This next book is rather work oriented: Fraud Analytics using descriptive, predictive and social network techniques: A guide to data science for fraud detection by Bart Baesens, Veronique van Vlasselaer and Wouter Verbeke.
Fraud analytics starts with an introductory chapter on the scale of the fraud problem, and some examples of types of fraud. It also provides an overview of the chapters that are to come. In the UK fraud losses stand at about £73 billion per annum, typically fraud losses are anything up to 5%. There are many types of fraud: credit card fraud, insurance fraud, healthcare fraud, click fraud, identity theft and so forth.
There then follows a chapter on data preparation, sampling and preprocessing. This includes some domain related elements such as the importance of the so-called RFM attributes: Recency, Frequency, and Monetary which are the core variables for financial transactions. Also covered are missing values and data quality which are more general issues in statistics.

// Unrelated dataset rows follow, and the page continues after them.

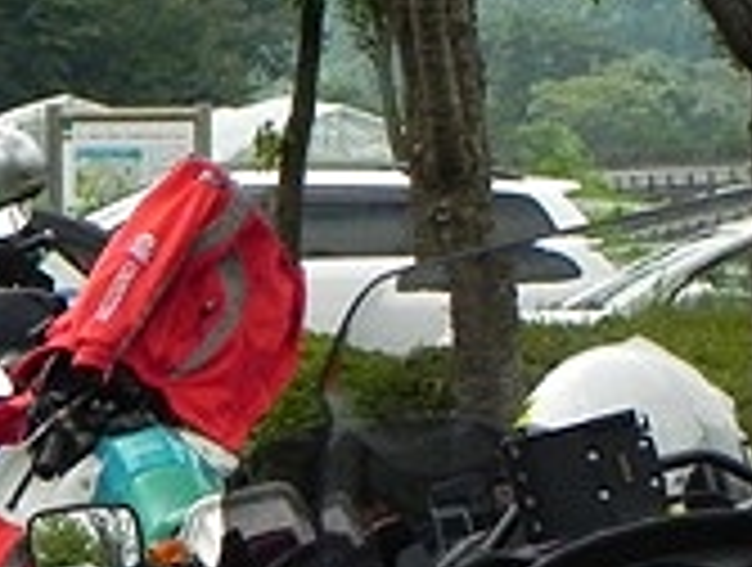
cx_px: -428
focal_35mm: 261
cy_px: 236
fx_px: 5682
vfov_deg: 5.7
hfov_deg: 7.4
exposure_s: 1/707
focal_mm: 13.4
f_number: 8
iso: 400
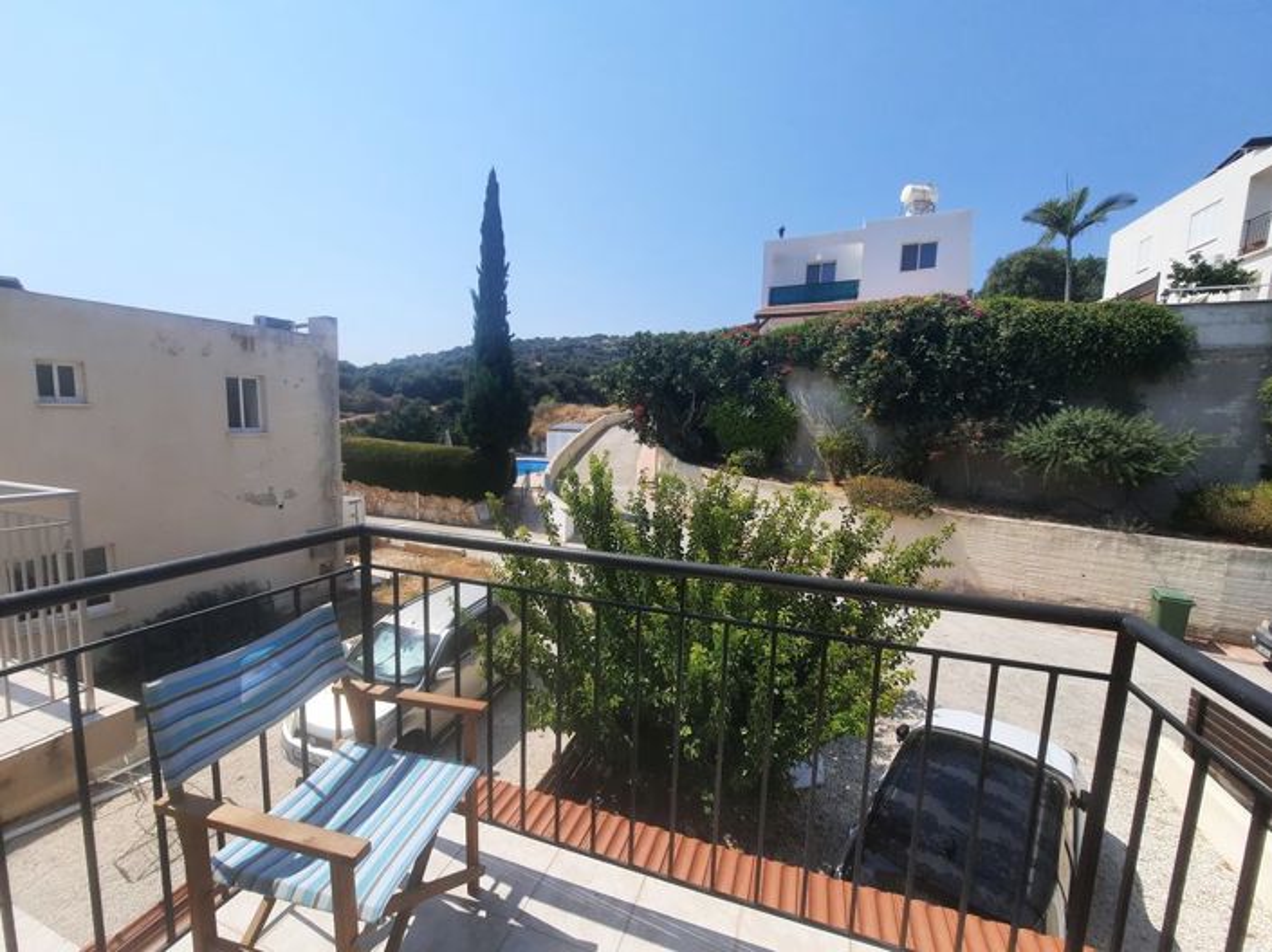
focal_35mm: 13
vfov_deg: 89.9
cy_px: 476
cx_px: 636
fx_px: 477
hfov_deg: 106.2
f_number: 2.2
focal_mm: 1.74
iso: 40
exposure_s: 1/1808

The core of the book is three long chapters on descriptive statistics, predictive analysis and social networks.
Descriptive statistics concerns classical statistical techniques such as the detection of outliers using the z-score (the normalised standard deviation), through the clustering techniques such as k-means or related techniques. These clustering techniques fall into the category of unsupervised machine learning. The idea here is that fraudulent transactions are different to non-fraudulent ones, this may be a temporal separation (i.e. a change in customer behaviour may indicate that their account has been compromised and used nefariously) or it might be a snapshot across a population where fraudulent actors have different behaviour than non-fraudulent ones. Clustering techniques and outlier detection seek to identify these “different” transactions, usually for further investigation – that’s to say automated methods are used as a support for human investigators not a replacement. This means that ranking transactions for potential fraud is key. Obviously fraudsters are continually adapting their behaviour to avoid standing out, and so fraud analytics is an arms-race.
Predictive analysis is more along the lines of regression, classification and machine learning. The idea here is to develop rules for detecting fraud from training sets containing example transactions which are known to be fraudulent or not-fraudulent.Whilst not providing an in depth implementation guide Fraud Analytics gives a very good survey of the area. It discusses different machine learning algorithms, including their strengths and weaknesses particularly with regard to model “understandability”. Also covered are a wide range of model evaluation methods, and the importance of an appropriate training set. A particular issue here is that fraud is relatively uncommon so care needs to be taken in sampling training sets such that algorithms have a chance to identify fraud. These are perennial issues in machine learning and it is good to see them summarised here.
The chapter on social networks clearly presents an active area of research in fraud analytics. It is worth highlighting here that the term “social” is meant very broadly, it is only marginally about social networks like Twitter and Facebook. It is much more about networks of entities such as the claimant, the loss adjustor, the law enforcement official and the garage carrying out repairs. Also relevant are networks of companies, and their directors set up to commit corporate frauds. Network (aka graph) theory is the appropriate, efficient way to handle such systems. In this chapter, network analytic ideas such as “inbetweeness” and “centrality” are combined with machine learning involving non-network features.
The book finishes with chapters on fraud analytics in operation, and a wider view. How do you use these models in production? When do you update them? How do you update them? The wider view includes some discussion of data anonymisation prior to handing it over to data scientists. This is an important area, data protection regulations across the EU are tightening up, breaches of personal data can have serious consequences for those companies involved. Anonymisation may also provide some protection against producing biased models i.e those that discriminate unfairly against people on the basis of race, gender and economic circumstances. Although this area should attract more active concern.
A topic not covered but mentioned a couple of times is natural language processing, for example analysing the text of claims against insurance policies.
It is best to think of this book as a guide to various topics in statistics and data science as applied to the analysis of fraud. The coverage is more in the line of an overview, rather than an in depth implementation guide. It is pitched at the level of the practitioner rather than the non-expert manager. Aside from some comments at the end on label-based security access control (relating to SQL) and some screenshots from SAS products it is technology agnostic.
Occasionally the English in this book slips from being fully idiomatic, it is still fully comprehensible – it simply reads a little oddly. Not a fun read but an essentially starter if you’re interested in fraud and data science.